4 thoughts on “Der Mars und Musks (Ver)sprechen

  1. Letztens hat übrigens ein Golem Redakteur, der ein begeisteter SpaceX Fan ist, als die Falcon 9 irgendeinen vermeindlichen Flugrekord gebrochen hat auf einen deiner alten Blogs aus dem Jahr 2008 verlinkt als Beispiel „Die sagten alle, das geht nicht“. (Lustigerweise ging es in dem Blog übrigens nicht über die normale Falcon, sondern um die Heavy..)

    Ich sag das nur, weil sicher wieder die üblichen Verdächtigen bald auftauchen werden.

    Und ja, die Frühzeit der „Lieblingsfirma“ ist etwas undurchsichtig. Wurde eigentlich FASTRAC in der Doku erwähnt?

    Und zum Thema Autopilot:

    Wird dich vielleicht interessieren:

    https://blog.piekniewski.info/2023/02/07/ai-psychosis/

    Ein Blog von einem K.I. Forscher, welcher sich schon seit ettlichen Jahren kritisch mit dem Hype auseinandersetzt.
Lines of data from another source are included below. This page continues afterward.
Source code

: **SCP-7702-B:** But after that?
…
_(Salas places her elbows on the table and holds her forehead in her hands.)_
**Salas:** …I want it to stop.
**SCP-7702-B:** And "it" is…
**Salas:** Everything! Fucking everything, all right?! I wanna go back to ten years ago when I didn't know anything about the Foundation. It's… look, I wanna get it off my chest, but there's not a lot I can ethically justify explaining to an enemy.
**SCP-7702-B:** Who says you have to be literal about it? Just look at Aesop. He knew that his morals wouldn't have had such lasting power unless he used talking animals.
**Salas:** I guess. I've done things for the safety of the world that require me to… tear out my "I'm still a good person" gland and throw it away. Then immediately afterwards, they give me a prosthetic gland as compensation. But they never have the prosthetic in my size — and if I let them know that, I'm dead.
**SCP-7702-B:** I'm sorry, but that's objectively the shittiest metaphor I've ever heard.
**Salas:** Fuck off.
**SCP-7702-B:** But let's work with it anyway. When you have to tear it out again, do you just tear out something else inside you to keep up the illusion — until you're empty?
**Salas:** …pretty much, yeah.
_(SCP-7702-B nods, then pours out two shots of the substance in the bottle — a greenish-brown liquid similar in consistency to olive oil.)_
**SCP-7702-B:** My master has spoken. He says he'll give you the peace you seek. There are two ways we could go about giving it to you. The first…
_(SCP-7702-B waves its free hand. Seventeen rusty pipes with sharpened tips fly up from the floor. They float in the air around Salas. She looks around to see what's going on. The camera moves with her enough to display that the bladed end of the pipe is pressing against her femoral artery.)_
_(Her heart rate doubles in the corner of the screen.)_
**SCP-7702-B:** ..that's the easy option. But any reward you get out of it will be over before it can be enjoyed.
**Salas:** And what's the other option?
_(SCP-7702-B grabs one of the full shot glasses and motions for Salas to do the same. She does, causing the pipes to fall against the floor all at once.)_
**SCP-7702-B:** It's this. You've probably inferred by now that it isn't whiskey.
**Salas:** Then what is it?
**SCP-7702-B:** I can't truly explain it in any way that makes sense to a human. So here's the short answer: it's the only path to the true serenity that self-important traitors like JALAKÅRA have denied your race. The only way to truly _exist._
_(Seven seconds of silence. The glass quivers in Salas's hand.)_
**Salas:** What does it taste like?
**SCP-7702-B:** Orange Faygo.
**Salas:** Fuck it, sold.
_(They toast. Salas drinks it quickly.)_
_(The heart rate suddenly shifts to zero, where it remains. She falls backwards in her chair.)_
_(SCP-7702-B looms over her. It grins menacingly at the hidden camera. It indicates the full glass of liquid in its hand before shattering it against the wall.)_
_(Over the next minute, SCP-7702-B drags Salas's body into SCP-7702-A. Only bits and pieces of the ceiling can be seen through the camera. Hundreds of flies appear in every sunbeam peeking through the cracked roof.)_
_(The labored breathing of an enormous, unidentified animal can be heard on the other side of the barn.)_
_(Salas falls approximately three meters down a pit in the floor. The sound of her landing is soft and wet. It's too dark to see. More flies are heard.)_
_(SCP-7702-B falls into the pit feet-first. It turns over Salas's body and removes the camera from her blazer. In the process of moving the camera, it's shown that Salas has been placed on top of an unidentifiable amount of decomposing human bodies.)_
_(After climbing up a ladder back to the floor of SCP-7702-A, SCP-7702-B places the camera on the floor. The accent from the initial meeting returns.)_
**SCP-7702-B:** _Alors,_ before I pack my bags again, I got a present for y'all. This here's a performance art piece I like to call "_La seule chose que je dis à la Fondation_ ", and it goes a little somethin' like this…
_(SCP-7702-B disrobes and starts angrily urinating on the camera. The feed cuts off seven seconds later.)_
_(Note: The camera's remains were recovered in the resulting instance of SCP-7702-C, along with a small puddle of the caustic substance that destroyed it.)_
Hier schreibt er wer demnächst um seinen Job fürchten muss und wer wahrscheinlich nicht.

    Wundere dich nicht, dass er in der „Nicht“ Liste als erstes Radiologen erwähnt. Google da einfach Radiologen, IBM und Watson. Als ich mal vor einiger Zeit mit einem Kerl, der ebenfalls K.I. Programmierer ist, über Watson gesprchen habe, hat er gelacht und mir eine Geschichte erzählt, wie IBM Marketing Leute seinem Chef mal eingeredet haben die Software zu kaufen. Er selbst hat ziemlich schnell gemerkt, dass diese im Prinzip total nutzlos war, zumindesten hat sie nicht mal ansatzweise gekonnt, was versprochen war.

    1. „Ich sag das nur, weil sicher wieder die üblichen Verdächtigen bald auftauchen werden.“
      Wenn Du WeltraumHolzbankklasse meinst, der wird nicht mehr auftauchen. Seine Kommentare landen zuerst auf Prüfung und solange die zeigen das er entweder den Inhalt nicht verstanden hat oder die Übersetzung eben falsch verstanden hat, in englisch schreibt und sich herablassend äußert wird auch keiner mehr veröffentlicht.

      1. Ich gebe mir mir ja leider die Schuld, dass er hier aufgetaucht ist, weil ich ja vor ein paar Jahren ein paar Blogs auf Reddit übersetzt habe. (Wobei mir hier auch Fehler unterlaufen sind. DeepL ist zwar großartig, hat aber mit einigen sprachlichen Eigenheiten doch ein paar Probleme.) Der Typ hat es sich echt zum Hobby gemacht, Kritiker des großen Vorsitzenden zu belästigen. (Ich hab da ohne es wollen mal was auf Twitter gefunden, aber lassen wir das….)

        Im Prinzip ist vom Musk Fandom sowieso quasi nur noch SpaceX übriggeblieben. Tesla bröckelt schon seit ein paar Jahren und über Twitter müssen wir glaube ich nicht reden. (Den komischen tanzenden „Roboter“ verdrängen glaube ich sogar Hardcorefans.) Aber Raumfahrtfans tendieren sowieso schon seit Jahrzehnten nach jedem Strohhalm zu greifen. (Ein paar 90er Jahre Bücher, die ich habe, sind aus heutiger Sicht recht witzig, vor allem wen man sieht wie die frühen „Newspacer“ wie Zubrin und Co. sich ettliche „Wahrheiten“ zurechtbiegen…)

  2. „Zum anderen hebt das den Wert seiner Firmenanteile, weil deren Wert in den USA nicht nach wirtschaftlichen Zahlen gemessen wird, sondern nach Erwartungen.“
    Das ist nicht nur in den USA so sondern überall. Die Wirtschaftlichen Zahlen der Vergangenheit sind nur ein Hinweis wie es weiter laufen könnten.

    Zu den Startkosten. Ich gehe davon aus das SpaceX sich da derzeit eine goldene Nase verdient. Der Marktanteil ist in einem Bereich wo man, je nachdem welche Länder und Auftraggeber man rechnet, von einem Monopol sprechen kann. Die haben also überhaupt keinen Grund die Preise zu senken. Schade das die keine Aktiengesellschaft sind, dann hätte man Geschäftsberichte.